Tuesday, November 01, 2005

Fridges and donkeys






Well, this is my first ever blog. I hope I'm doing it right.

I started doing this a few months ago when I moved to Senegal but then I never had the right surroundings to actually post anything on it. Now I am back in London for a few weeks recovering and I happened to meet a friend, Barbara, who runs a world music festival in Sweden (www.selam.se) who said when I told her the story about the donkey that if I got my blog going, she'd link it to her website.

So this is for you Barbara.

I'm Rose. I live in a damp shed in Ziguinchor, in the south of Senegal. I built it in 5 days, not with my own bare hands, but Asso, the mason, built it out of concrete (although I wanted mud). I have lived in it for five hot rainy months, and it's never dried out. I have a foam mattress (mouldy), and now a sofa which looks uncomfy but is in fact quite good. I brought the fabric from Guinea Bissau when I went to cover the elections (I'm a journalist).

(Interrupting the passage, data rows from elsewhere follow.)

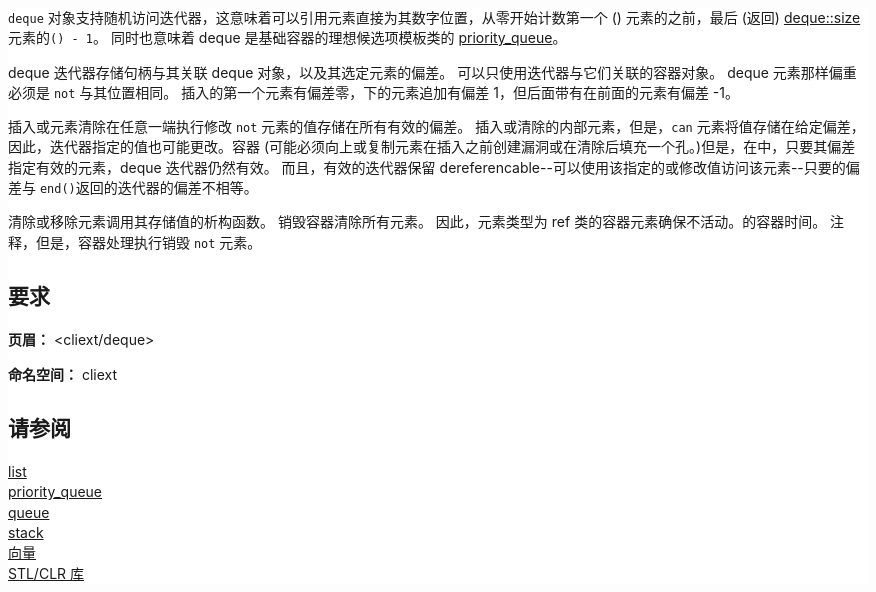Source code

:  `deque` 对象支持随机访问迭代器，这意味着可以引用元素直接为其数字位置，从零开始计数第一个 \(\) 元素的之前，最后 \(返回\) [deque::size](../dotnet/deque-size-stl-clr.md)元素的`() - 1`。  同时也意味着 deque 是基础容器的理想候选项模板类的 [priority\_queue](../dotnet/priority-queue-stl-clr.md)。  
  
 deque 迭代器存储句柄与其关联 deque 对象，以及其选定元素的偏差。  可以只使用迭代器与它们关联的容器对象。  deque 元素那样偏重必须是 `not` 与其位置相同。  插入的第一个元素有偏差零，下的元素追加有偏差 1，但后面带有在前面的元素有偏差 \-1。  
  
 插入或元素清除在任意一端执行修改 `not` 元素的值存储在所有有效的偏差。  插入或清除的内部元素，但是，`can` 元素将值存储在给定偏差，因此，迭代器指定的值也可能更改。容器 \(可能必须向上或复制元素在插入之前创建漏洞或在清除后填充一个孔。\)但是，在中，只要其偏差指定有效的元素，deque 迭代器仍然有效。  而且，有效的迭代器保留 dereferencable\-\-可以使用该指定的或修改值访问该元素\-\-只要的偏差与 `end()`返回的迭代器的偏差不相等。  
  
 清除或移除元素调用其存储值的析构函数。  销毁容器清除所有元素。  因此，元素类型为 ref 类的容器元素确保不活动。的容器时间。  注释，但是，容器处理执行销毁 `not` 元素。  
  
## 要求  
 **页眉：** \<cliext\/deque\>  
  
 **命名空间：** cliext  
  
## 请参阅  
 [list](../dotnet/list-stl-clr.md)   
 [priority\_queue](../dotnet/priority-queue-stl-clr.md)   
 [queue](../dotnet/queue-stl-clr.md)   
 [stack](../dotnet/stack-stl-clr.md)   
 [向量](../dotnet/vector-stl-clr.md)   
 [STL\/CLR 库](../dotnet/stl-clr-library-reference.md)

The house is in a compound of a family. There are 20-something people in this family, maybe more, I'm not sure. Also in the compund is a recording studio with a soundproof booth made from mud and a car windscreen for the window. I'll talk about the studio on another day. I have lots of adopted children, all under 7 years old. They help me cook and come into my house and put sand everywhere. During mango season I made mango jam and it was a disaster. That was back in the early days when I still had energy, before summer came.

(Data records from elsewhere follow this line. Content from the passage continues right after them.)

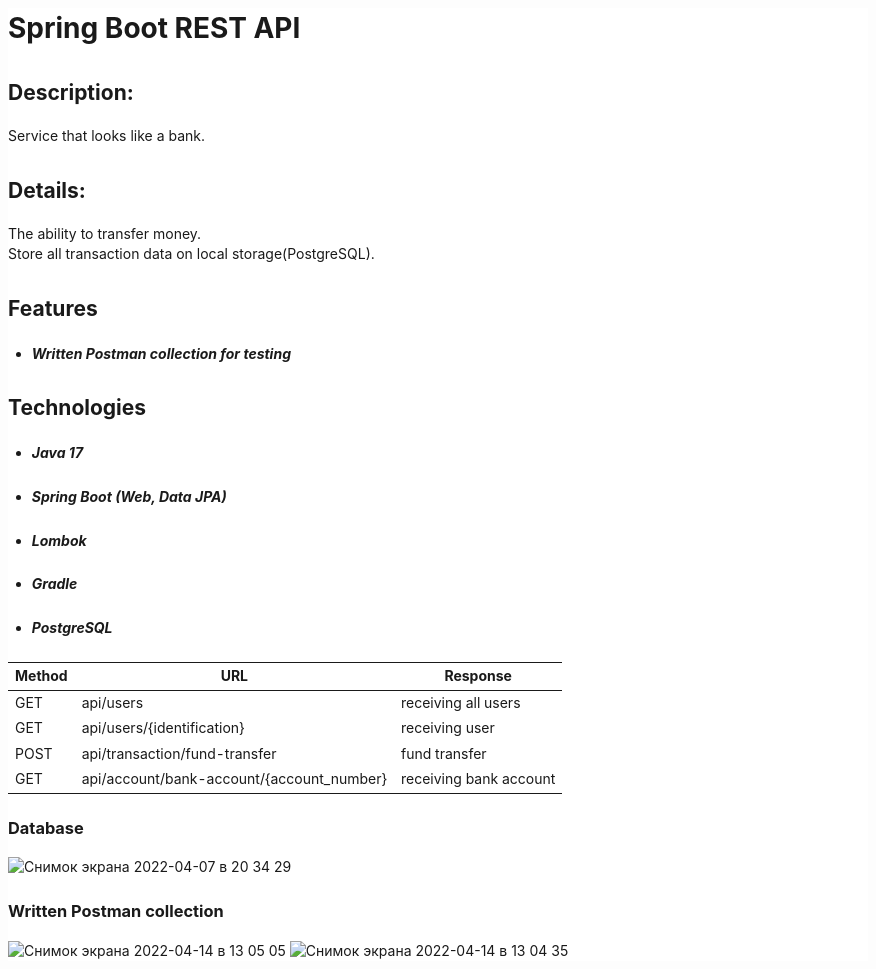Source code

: # Spring Boot REST API

## Description:<br>
Service that looks like a bank.<br>

## Details:<br>
The ability to transfer money.<br>
Store all transaction data on local storage(PostgreSQL).<br>


## Features
- ##### Written Postman collection for testing


## Technologies
- ##### Java 17
- ##### Spring Boot (Web, Data JPA)
- ##### Lombok
- ##### Gradle
- ##### PostgreSQL
  
  
  

| Method   |     URL   |   Response    |
| ---      | ---       | ---
| GET      |     api/users      |      receiving all users        |
| GET     |     api/users/{identification}      |     receiving user      |
| POST      |     api/transaction/fund-transfer      |  fund transfer            |
| GET      |     api/account/bank-account/{account_number}     |      receiving bank account      |


### Database

<img width="1077" alt="Снимок экрана 2022-04-07 в 20 34 29" src="https://user-images.githubusercontent.com/81253629/162263057-bf0b7898-96c0-4e9d-9418-0a025ee1cfa7.png">



### Written Postman collection

<img width="1177" alt="Снимок экрана 2022-04-14 в 13 05 05" src="https://user-images.githubusercontent.com/81253629/163363810-e952ab83-bd00-499e-8ad4-476e103cc365.png">
<img width="1177" alt="Снимок экрана 2022-04-14 в 13 04 35" src="https://user-images.githubusercontent.com/81253629/163363669-89518578-626d-4b14-bb6f-b961f655b117.png">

So I live in this house, I write articles about music and economy and security situations and I try to live and cool and relaxed African life. It's sometimes not so easy.

Should I explain about the donkey?

After three months or so of living in my damp shed, I decided to buy a fridge. There was a whisper on the streets that someone was selling one on the other side of town, for £50. I went over on my motorbike and had a look. You know those fridges you see abandoned on the street in Brixton that you might put rubber gloves on to touch? i think there's a thing going on where people collect those fridges and send them to Africa. I'm sure it's an African who's doing it. This fridge has cockroaches living in the plastic door seal. I say 'has', I paid the cash and took it home.

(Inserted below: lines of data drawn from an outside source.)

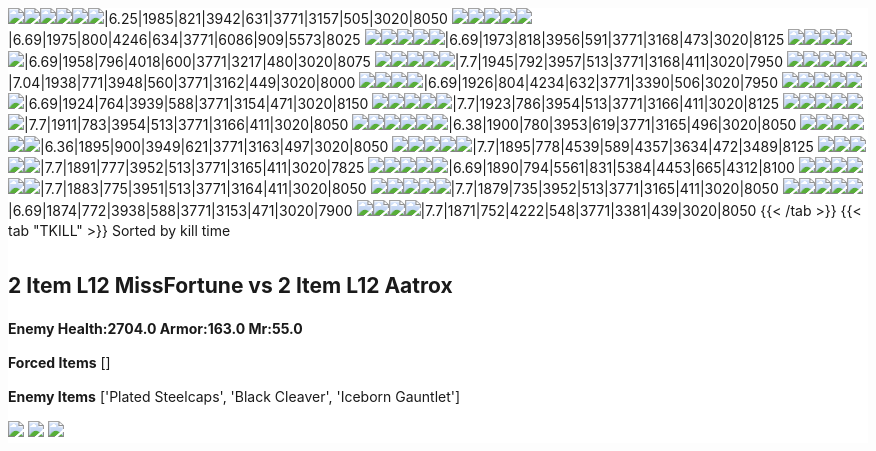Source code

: ![](/item/6676.png)![](/item/3033.png)![](/item/1053.png)![](/item/1055.png)![](/item/1036.png)![](/item/1036.png)|6.25|1985|821|3942|631|3771|3157|505|3020|8050
![](/item/3036.png)![](/item/3156.png)![](/item/1053.png)![](/item/1055.png)![](/item/1037.png)|6.69|1975|800|4246|634|3771|6086|909|5573|8025
![](/item/3036.png)![](/item/3508.png)![](/item/1053.png)![](/item/1055.png)![](/item/1037.png)|6.69|1973|818|3956|591|3771|3168|473|3020|8125
![](/item/3074.png)![](/item/3033.png)![](/item/1055.png)![](/item/1037.png)![](/item/1036.png)|6.69|1958|796|4018|600|3771|3217|480|3020|8075
![](/item/3179.png)![](/item/3033.png)![](/item/1053.png)![](/item/1055.png)![](/item/1038.png)|7.7|1945|792|3957|513|3771|3168|411|3020|7950
![](/item/3142.png)![](/item/6694.png)![](/item/1053.png)![](/item/1055.png)![](/item/1036.png)|7.04|1938|771|3948|560|3771|3162|449|3020|8000
![](/item/3072.png)![](/item/3033.png)![](/item/1055.png)![](/item/1038.png)|6.69|1926|804|4234|632|3771|3390|506|3020|7950
![](/item/6676.png)![](/item/3142.png)![](/item/1053.png)![](/item/1055.png)![](/item/1036.png)![](/item/1036.png)|6.69|1924|764|3939|588|3771|3154|471|3020|8150
![](/item/3033.png)![](/item/3004.png)![](/item/1053.png)![](/item/1055.png)![](/item/1037.png)|7.7|1923|786|3954|513|3771|3166|411|3020|8125
![](/item/3033.png)![](/item/6696.png)![](/item/1053.png)![](/item/1055.png)![](/item/1036.png)![](/item/1036.png)|7.7|1911|783|3954|513|3771|3166|411|3020|8050
![](/item/3036.png)![](/item/3006.png)![](/item/1053.png)![](/item/1055.png)![](/item/1038.png)![](/item/1038.png)|6.38|1900|780|3953|619|3771|3165|496|3020|8050
![](/item/3036.png)![](/item/3095.png)![](/item/1053.png)![](/item/1055.png)![](/item/1036.png)![](/item/1036.png)|6.36|1895|900|3949|621|3771|3163|497|3020|8050
![](/item/3036.png)![](/item/3814.png)![](/item/1053.png)![](/item/1055.png)![](/item/1037.png)|7.7|1895|778|4539|589|4357|3634|472|3489|8125
![](/item/6695.png)![](/item/3033.png)![](/item/1053.png)![](/item/1055.png)![](/item/1037.png)|7.7|1891|777|3952|513|3771|3165|411|3020|7825
![](/item/3033.png)![](/item/6673.png)![](/item/1055.png)![](/item/1038.png)![](/item/1036.png)|6.69|1890|794|5561|831|5384|4453|665|4312|8100
![](/item/3033.png)![](/item/6693.png)![](/item/1053.png)![](/item/1055.png)![](/item/1036.png)![](/item/1036.png)|7.7|1883|775|3951|513|3771|3164|411|3020|8050
![](/item/3179.png)![](/item/3142.png)![](/item/1053.png)![](/item/1055.png)![](/item/1038.png)|7.7|1879|735|3952|513|3771|3165|411|3020|8050
![](/item/6676.png)![](/item/6694.png)![](/item/1053.png)![](/item/1055.png)![](/item/1036.png)|6.69|1874|772|3938|588|3771|3153|471|3020|7900
![](/item/3072.png)![](/item/3142.png)![](/item/1055.png)![](/item/1038.png)|7.7|1871|752|4222|548|3771|3381|439|3020|8050
{{< /tab >}}
{{< tab "TKILL" >}}
Sorted by kill time
## 2 Item L12 MissFortune vs 2 Item L12 Aatrox

**Enemy Health:2704.0 Armor:163.0 Mr:55.0**


**Forced Items** []








**Enemy Items** ['Plated Steelcaps', 'Black Cleaver', 'Iceborn Gauntlet']





![](/item/3047.png)
![](/item/3071.png)
![](/item/6662.png)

People transport things in Ziguinchor by donkey. Salet mbam (wolof for 'donkey cart') are everywhere, a guy with a whip sitting on the cart, transporting things around town. We called a salet mbam from the road, argued over the price for taking the fridge home, then sent him on his way while I made my way slowly back via motorbike.

Now this fridge is in my damp shed. We have an electric cable that runs from the main house in the compound through their bathroom window, through mine, through the bedroom and into the living room. I hang my washing on the cable. It has a rusty fan that dangles off a wire at the back and when the electricity cuts twice a day (or when one of the kids sticks his fingers into the chinese adapter and cuts off the supply) it sighs to a halt and then bursts back to life in the middle of the night, the noise reverberating through the house and waking me up. By that time icy water has melted all over the floor (but never drowning the cockroaches) and the wet floor mats have started to rot.

BUT! We do have cold food and I got to drive a donkey.

This is a photo of me eating mangoes in the compound. And drinking Swiss Miss Hot Chocolate imported from America by my sister, as were the martini glasses and swizzel sticks. There'll be more postings once I'm back in Senegal, and maybe I'll tell the story of how I got fridge number 2 home (never underestimate the efficiency of child labour).